Yeah, I hear you saying "Cory, OpenID isn't about trust". Well than whoopty fucking doo, go away and stop wasting my time. If I cannot have trust, what the hell is the point of OpenID?
And seriously? URL's as your unique login? What the fucking hell is that all about? 1) URLs are ugly. 2) Mom & Dad dont understand them 3) URLS!?!?
And a bonus seriously. Having the whole mess ride on top of HTTP as a friggen space age XML-RPC-SOAP-REST thing? Pick something more mature? Why not at least try to sink it down into the HTTP protocol itself? Maybe even invent a new protocol. But layering it on top of an XML RPC protocol on top of HTTP on top of TCP/IP? Are you insane?
How will this whole damn thing integrate into SMTP or IMAP - will postfix need to learn OpenID and open itself to all kinds of web base security risks? How will I use this to log into SecondLife or World of Warcraft? Do they now have to write a gog damn web stack to authenticate against OpenID? How can it integrate into LDAP or active directory?
And NONE OF THIS IS EVEN SOMETHING YOU CAN TRUST! It is all worthless!!!
OpenID does not need facebook for it to fail. OpenID will fail because it is complex, hard to explain, doesn't play with other protocols, difficult to implement, and it is misunderstood by managers, developers, sysadmins, and security experts.
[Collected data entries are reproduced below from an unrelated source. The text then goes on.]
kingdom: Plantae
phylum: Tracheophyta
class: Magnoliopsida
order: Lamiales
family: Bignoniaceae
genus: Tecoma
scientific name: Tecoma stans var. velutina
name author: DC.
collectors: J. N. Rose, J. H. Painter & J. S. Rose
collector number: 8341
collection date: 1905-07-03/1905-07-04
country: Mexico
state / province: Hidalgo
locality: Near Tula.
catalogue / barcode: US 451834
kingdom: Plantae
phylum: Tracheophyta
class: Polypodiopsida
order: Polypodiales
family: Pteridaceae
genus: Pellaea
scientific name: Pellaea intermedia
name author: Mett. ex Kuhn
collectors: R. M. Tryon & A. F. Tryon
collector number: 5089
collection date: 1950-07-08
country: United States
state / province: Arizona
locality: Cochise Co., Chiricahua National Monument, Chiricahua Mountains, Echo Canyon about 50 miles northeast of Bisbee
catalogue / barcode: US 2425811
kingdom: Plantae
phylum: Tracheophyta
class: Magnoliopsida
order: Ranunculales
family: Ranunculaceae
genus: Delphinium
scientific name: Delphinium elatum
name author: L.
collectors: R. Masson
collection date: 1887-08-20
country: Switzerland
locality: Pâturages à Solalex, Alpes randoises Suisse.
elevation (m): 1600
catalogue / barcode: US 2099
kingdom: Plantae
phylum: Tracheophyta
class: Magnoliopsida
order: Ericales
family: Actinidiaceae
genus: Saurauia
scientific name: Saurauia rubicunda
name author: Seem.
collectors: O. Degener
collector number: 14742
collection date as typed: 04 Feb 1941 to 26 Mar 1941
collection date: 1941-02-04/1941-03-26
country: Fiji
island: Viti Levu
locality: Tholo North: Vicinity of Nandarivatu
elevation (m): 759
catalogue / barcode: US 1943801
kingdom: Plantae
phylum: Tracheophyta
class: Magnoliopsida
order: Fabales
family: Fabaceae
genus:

Im going to go ahead and be a troll here, so you might just want to skip this comment-
Fuck anything that throws "open" in front of the name. Fuck openID. Do you want a goddamn pat on the back because you are "open?" On top of that people of slashdot are adamantly against Real ID, which is the same thing to my uneducated eyes, except for in the real world, but hey isn't giving your single password away nowadays the same thing as handing over your social security number, bank accounts, search history, et cetera?
I assume you aren't using any of those either since a lot of them have strong ties too.
Change is certain; progress is not obligatory.